Helping your child improve their handwriting skills will help them build confidence in their ability to learn other tasks. It will also help them build their fine motor skills and develop their hand muscles. To help them prepare for working with a pencil, encourage crafts that use other small items to strengthen their hand muscles like beans, rice, and beads.
As your child starts practicing their handwriting skills, identify where they’re having problems so that you know what needs improvement. Where are they having the most difficulty? Forming letters? Properly sizing letters? Maybe the problem is with lining the words up or having too much or too little space between them.

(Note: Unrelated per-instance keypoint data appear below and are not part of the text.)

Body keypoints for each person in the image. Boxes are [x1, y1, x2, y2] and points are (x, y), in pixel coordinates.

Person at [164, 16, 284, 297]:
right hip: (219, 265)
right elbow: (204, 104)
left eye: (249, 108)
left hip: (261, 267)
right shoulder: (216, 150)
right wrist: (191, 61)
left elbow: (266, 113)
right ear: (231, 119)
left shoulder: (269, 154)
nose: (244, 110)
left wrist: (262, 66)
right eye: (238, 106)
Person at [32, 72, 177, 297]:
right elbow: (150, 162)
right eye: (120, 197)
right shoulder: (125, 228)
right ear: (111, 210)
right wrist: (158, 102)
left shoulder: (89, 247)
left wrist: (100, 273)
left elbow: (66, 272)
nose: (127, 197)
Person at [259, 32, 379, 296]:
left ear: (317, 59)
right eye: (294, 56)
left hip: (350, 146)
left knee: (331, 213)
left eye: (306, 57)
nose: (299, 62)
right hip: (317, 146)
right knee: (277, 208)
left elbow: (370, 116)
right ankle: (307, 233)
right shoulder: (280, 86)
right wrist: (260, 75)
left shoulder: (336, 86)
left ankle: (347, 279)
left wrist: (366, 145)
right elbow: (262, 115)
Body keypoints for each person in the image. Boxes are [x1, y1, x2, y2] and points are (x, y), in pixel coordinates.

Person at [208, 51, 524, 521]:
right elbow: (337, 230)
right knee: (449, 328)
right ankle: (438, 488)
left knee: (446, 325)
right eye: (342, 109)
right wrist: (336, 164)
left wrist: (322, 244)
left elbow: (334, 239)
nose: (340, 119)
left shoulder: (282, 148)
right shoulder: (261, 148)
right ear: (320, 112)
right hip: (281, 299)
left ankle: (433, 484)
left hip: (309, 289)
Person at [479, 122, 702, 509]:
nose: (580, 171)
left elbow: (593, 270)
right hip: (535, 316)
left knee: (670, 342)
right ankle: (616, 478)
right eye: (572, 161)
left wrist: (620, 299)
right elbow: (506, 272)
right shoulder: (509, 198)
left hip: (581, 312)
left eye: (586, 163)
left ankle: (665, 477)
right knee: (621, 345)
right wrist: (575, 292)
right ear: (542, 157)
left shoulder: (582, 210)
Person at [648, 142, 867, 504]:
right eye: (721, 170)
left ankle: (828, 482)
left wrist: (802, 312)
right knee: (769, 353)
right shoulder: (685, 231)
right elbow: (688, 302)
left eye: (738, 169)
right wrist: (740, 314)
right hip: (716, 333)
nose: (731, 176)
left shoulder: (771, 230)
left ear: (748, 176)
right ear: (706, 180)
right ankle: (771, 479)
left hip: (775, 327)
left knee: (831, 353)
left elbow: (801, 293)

If you don’t identify their biggest challenge, you won’t know how to help them improve.
Next, make sure they’re holding the pencil correctly; with thumb index, and middle finger, not a closed fist. This post may contain affiliate links. You can read our full disclosure policy here.

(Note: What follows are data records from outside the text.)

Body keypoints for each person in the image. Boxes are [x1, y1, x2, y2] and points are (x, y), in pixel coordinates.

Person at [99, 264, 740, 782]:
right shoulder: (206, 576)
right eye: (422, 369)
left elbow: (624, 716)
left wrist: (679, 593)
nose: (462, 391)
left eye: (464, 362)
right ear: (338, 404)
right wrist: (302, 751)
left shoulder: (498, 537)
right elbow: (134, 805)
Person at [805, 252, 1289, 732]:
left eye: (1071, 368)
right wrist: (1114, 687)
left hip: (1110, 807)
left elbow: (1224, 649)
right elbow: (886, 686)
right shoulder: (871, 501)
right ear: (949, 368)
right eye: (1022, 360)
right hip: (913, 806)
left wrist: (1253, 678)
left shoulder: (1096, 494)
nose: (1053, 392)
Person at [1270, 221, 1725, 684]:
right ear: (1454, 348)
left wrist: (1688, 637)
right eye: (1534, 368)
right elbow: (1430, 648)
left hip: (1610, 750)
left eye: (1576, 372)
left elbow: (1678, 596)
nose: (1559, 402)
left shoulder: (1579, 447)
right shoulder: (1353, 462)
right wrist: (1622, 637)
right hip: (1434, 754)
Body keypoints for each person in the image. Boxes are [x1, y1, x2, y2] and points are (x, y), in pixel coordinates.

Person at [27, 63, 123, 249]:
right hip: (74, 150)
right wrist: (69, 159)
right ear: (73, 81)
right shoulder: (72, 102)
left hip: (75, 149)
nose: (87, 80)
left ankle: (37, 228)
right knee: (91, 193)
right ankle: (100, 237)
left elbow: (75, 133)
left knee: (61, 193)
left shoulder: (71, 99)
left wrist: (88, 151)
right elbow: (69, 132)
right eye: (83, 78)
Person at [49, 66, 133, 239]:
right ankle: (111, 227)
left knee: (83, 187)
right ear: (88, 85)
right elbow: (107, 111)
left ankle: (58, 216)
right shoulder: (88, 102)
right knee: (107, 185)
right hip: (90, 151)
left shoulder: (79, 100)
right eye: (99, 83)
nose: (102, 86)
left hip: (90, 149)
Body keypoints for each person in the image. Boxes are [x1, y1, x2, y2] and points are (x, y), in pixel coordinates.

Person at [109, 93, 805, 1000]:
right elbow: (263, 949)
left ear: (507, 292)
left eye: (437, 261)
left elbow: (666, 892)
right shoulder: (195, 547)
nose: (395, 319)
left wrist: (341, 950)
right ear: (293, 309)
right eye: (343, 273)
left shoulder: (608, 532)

Now you’re ready to help them work towards better handwriting:
1. Use handwriting sheets
Handwriting sheets can really help build their confidence when it comes to handwriting. Ones that have tracing lines and words to trace are the best. Allow them to use markers or crayons for even more fun!
2. Use Lined Paper
Lined writing paper will help your child to learn proper letter sizing and keep their words straight. Teach them to proportion their letters as they go. For instance, a lowercase “a” should be about half the size of an uppercase “A.” Make sure they use the full height of the guide lines to fill their uppercase letters and make their lowercase letters proportionately smaller as they go.
3. Slow Down
Poor handwriting comes from trying to write too quickly when you’re unable to form letters properly at the speed you’re going. For many children, slowing down and being more deliberate about each movement of the pencil solves the problem. Rushing causes them to lose control and causes mistakes. Take the time with your child to help them slow down and think through the next movement of the pencil so that they are able to be more deliberate with their movements.
4. Reduce Pressure
Pressing too hard with the pencil makes it harder to make smooth lines and may even cause the paper to rip. Especially when writing cursive, lighter pressure allows your hand to move more fluidly. Work with your child to lighten their grip on the pencil and not press so hard on the paper. It takes practice to find the right pressure point so be patient.
To help your child continue to improve their writing skills, play games that involve hand movements. This will not only help to develop their hand muscles, but also teach them about pressure. Games like Jenga or Pick Up Sticks will help them with precision.
Improving your child’s handwriting just takes a little patience and a lot of practice.